All people have enormous difficulty seeing themselves clearly and a lot of metrics are relative not absolute. People get hired or promoted because they are the best the company can find, sometimes in spite of not actually being everything the company WANTS.

The Fortune 500 is a ranking of the 500 largest U.S. companies by annual revenue, including both public and private firms. They aren't the biggest in the world. They aren't the ones with more than X amount of revenue.

It's a relative ranking and when I worked at Aflac, we got notice of good news that we had "flown up" this list and dramatically improved our ranking. This announcement came during a bad recession.

It's not meaningless information but it doesn't mean what it sounds like to a lot of people. We hadn't grown. We had shrunk less than other companies during a bad economic downturn.

Yes, we were doing shockingly well for a bad recession and I had insider information about important strategic moves the company made to mitigate losses. We weren't "just lucky." The company worked hard to shrink less than others during that time.

School grades can be curved. Teachers can play favorites. Kids don't necessarily know how well their scores are relative to that of classmates.

And that pattern of being in the dark about how your performance really compares to that of other people continues into adulthood. At our jobs, we know we did well enough to not be fired but we likely have little to no idea how our performance compares to that of our colleagues.

I have a form of Cystic Fibrosis as does my oldest son. We were both diagnosed around the time he turned fourteen.

With having a diagnosis, I was suddenly told by other people for the first time that I was a terrific mother. Prior to that while keeping him healthy in the face of not knowing what was wrong, I was viewed as neurotic and overprotective.

We were both BORN with this condition. It was a bigger problem when we didn't have a proper diagnosis but we were dismissed as lazy.

Albert Camus said "Nobody realizes that some people expend tremendous energy merely to be normal." Twice exceptional people typically have "average" performance while being enormously frustrated.

My oldest son mostly made Bs in school plus one A and one C on most report cards. His brother was a straight A student.

One school didn't want to believe my straight A student was also handicapped and needed help with some things. At another school where he had spent time in special ed, a teacher said to me the school had wasted resources putting someone so talented in special ed.

When I pulled them from public school to homeschool, we initially did so through a charter school.
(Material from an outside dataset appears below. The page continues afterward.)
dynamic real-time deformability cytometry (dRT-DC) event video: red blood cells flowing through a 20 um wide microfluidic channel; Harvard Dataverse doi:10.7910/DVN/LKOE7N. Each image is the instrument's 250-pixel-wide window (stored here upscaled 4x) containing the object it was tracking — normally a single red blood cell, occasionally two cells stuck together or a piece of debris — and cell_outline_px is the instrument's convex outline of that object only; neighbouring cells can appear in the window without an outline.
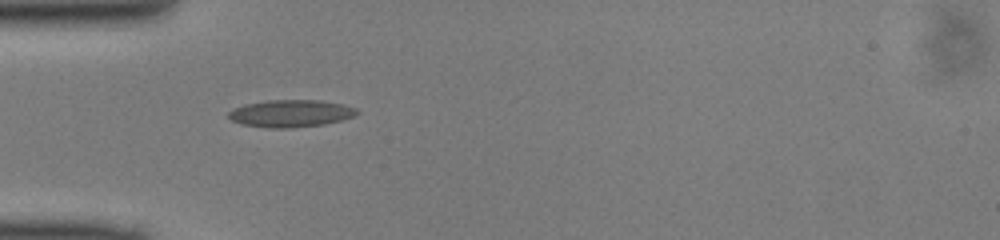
{"species": "common noctule bat (a hibernating species)", "species_latin": "Nyctalus noctula", "temperature_condition": "cold", "stored_images_in_passage": 35, "camera_frame_rate_fps": 3000, "um_per_image_px": 0.085, "animal": {"sex": "male", "body_mass_g": 13.0, "forearm_length_mm": 53.1}, "frame": {"image": 1, "passage_image": 1, "time_ms": 0.0, "image_size_px": [1000, 240], "cell_outline_px": [[360, 112], [352, 116], [340, 120], [324, 124], [292, 128], [268, 128], [240, 124], [232, 120], [228, 116], [228, 112], [232, 108], [244, 104], [268, 100], [320, 100], [344, 104], [356, 108]], "centroid_in_image_um": [24.68, 9.64], "position_along_channel_um": 60.3, "area_um2": 20.52}}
The head honcho there was highly qualified to assess my kids for purposes of choosing curriculum and this is when I was casually informed my B student was much more gifted than my straight A student and the administrator expected to struggle to provide him with adequate challenge.

If you have both trauma and talent, I don't believe your trauma made you talented. That's like saying if you get a big bill and can somehow pay it, your big bill made you rich.

No, it didn't. It just made it clear to other people you had that much in the bank to give.

Extremely high IQs are so strongly associated with issues like ADHD, OCD and ASD that some people call those comorbidities for lack of a better word.

I believe that people with high IQs have high nutritional needs and ALL the resources I'm aware of agree that "genius" by it's very nature involves thinking differently from other people.

I believe genius is associated with different nutritional needs and higher nutritional demands for brain specific nutrients and I've never seen anyone in gifted education suggest that we need to account for that in how we feed our bright children.

Therefore odds are good that genius is also fragile if only because of this unrecognized need which is at high risk of going unmet because no one thinks it exists.

And that's likely another reason that so many people think genius is associated with mental illness and other serious personal problems.

This is not comprehensive. For example, there are also social factors where bright kids are inherently unlikely to find other children like them to befriend and that causes personal problems. But I think I've made my essential point and this is a blog post, not an encyclopedia.